A business office employee of the Central Peninsula General Hospital was confronted by the threat of anthrax on Tuesday morning when she opened a postmarked business envelope and found what appeared to be white powder.
The hospital, which took the threat seriously, immediately implemented the newest procedures put in place to deal with the threat of bioterrorism. They isolated the area, contacted Alaska State Troopers and called the state of Alaska Office of Epidemiology.
Michelle Crawford, the hospital safety officer, investigated the area and found no evidence of powder at the employee's workstation or on her clothing.
"We are trained to check for residue, but found nothing that would confirm a bioterrorism incident," Crawford said.
Because there was no residue on the letter, in the office, or on the employee, the state considers the incident low-risk.
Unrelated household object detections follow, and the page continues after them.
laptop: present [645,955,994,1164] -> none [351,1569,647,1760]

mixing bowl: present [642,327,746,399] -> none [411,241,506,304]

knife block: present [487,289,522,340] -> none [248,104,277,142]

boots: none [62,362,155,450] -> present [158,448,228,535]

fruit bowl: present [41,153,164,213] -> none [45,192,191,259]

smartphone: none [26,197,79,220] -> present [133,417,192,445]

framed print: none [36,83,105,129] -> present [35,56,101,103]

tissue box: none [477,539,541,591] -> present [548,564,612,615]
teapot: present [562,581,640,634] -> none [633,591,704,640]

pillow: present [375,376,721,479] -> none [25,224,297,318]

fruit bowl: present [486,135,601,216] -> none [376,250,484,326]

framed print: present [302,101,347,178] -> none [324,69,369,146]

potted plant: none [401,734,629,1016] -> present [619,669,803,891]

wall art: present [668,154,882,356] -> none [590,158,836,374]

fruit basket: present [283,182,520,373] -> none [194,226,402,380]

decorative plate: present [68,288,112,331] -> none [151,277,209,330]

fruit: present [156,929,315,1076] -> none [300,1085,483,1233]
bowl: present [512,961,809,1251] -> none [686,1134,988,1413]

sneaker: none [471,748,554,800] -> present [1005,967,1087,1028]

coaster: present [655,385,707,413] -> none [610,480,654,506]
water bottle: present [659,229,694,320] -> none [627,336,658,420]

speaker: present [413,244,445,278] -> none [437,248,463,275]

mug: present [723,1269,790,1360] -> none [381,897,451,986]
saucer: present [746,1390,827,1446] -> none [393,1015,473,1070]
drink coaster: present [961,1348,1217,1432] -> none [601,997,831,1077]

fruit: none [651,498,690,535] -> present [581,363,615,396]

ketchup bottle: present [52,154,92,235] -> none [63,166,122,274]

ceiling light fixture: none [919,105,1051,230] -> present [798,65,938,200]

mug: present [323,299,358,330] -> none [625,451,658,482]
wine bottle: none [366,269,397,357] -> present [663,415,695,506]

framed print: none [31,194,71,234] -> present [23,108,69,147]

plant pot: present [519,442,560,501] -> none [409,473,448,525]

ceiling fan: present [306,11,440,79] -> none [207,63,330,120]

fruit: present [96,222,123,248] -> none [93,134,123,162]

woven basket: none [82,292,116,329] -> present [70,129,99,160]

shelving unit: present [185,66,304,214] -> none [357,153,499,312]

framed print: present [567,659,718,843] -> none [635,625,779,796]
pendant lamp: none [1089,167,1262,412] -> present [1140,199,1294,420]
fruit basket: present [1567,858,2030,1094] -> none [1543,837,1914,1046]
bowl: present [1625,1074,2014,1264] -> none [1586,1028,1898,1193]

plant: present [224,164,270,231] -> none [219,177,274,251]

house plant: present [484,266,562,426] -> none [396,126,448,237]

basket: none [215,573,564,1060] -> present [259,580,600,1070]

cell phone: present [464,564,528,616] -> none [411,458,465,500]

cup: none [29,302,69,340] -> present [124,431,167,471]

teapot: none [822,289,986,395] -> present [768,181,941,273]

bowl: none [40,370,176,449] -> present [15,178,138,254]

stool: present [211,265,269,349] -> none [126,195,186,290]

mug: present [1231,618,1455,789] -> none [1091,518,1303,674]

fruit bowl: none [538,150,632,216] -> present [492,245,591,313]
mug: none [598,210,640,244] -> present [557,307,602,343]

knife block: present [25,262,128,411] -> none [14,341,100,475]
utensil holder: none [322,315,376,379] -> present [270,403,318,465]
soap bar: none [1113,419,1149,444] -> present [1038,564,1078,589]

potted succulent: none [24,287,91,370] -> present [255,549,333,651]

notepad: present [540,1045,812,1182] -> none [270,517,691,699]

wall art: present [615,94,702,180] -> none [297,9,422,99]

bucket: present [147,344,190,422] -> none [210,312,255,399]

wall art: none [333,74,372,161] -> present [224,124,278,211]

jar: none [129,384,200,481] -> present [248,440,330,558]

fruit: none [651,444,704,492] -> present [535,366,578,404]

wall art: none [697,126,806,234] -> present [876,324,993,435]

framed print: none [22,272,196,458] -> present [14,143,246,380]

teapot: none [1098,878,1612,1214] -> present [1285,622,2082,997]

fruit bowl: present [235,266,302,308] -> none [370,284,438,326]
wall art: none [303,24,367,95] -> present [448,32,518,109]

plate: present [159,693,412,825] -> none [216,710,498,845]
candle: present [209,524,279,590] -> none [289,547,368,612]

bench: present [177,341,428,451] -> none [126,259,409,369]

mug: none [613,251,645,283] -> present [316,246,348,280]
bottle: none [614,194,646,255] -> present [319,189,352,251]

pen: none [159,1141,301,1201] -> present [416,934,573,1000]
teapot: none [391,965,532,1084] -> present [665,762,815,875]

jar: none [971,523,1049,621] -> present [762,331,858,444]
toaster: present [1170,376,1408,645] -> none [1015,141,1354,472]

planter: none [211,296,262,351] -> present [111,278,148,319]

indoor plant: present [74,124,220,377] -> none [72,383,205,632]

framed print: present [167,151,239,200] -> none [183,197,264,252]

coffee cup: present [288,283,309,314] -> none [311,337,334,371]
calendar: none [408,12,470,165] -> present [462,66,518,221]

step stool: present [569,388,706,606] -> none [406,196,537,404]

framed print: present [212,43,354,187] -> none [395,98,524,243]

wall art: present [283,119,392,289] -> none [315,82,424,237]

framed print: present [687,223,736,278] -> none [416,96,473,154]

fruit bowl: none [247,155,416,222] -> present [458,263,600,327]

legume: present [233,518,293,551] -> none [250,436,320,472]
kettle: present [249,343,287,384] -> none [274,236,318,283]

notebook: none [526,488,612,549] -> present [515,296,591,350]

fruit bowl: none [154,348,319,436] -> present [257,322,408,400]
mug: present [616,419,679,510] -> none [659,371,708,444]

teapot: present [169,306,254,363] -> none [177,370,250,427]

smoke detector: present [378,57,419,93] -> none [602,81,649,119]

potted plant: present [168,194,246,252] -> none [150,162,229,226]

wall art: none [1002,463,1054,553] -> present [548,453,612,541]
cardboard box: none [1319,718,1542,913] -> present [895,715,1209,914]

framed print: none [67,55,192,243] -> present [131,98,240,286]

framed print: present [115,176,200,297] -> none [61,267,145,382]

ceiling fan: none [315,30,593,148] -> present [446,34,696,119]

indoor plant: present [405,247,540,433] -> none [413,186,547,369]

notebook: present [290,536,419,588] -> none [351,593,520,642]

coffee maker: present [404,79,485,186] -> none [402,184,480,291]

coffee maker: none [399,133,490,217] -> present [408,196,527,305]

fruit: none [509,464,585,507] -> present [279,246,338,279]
As a precaution, and according to protocols established by the state, all people in the office at the time the incident occurred were taken to the hospital's alternative emergency department, to be treated by an emergency physician.
Troopers who responded to the incident sent the envelope to the trooper's Criminal Investigative Bureau in Anchorage and to the Office of Epidemiology for testing.
"We don't expect a problem, but we are taking every precaution," CPGH Administrator Jay Seigfreid said.
"If you are the one who opened the envelope, you may be very concerned. But I don't think the state epidemiologists are very worried about this."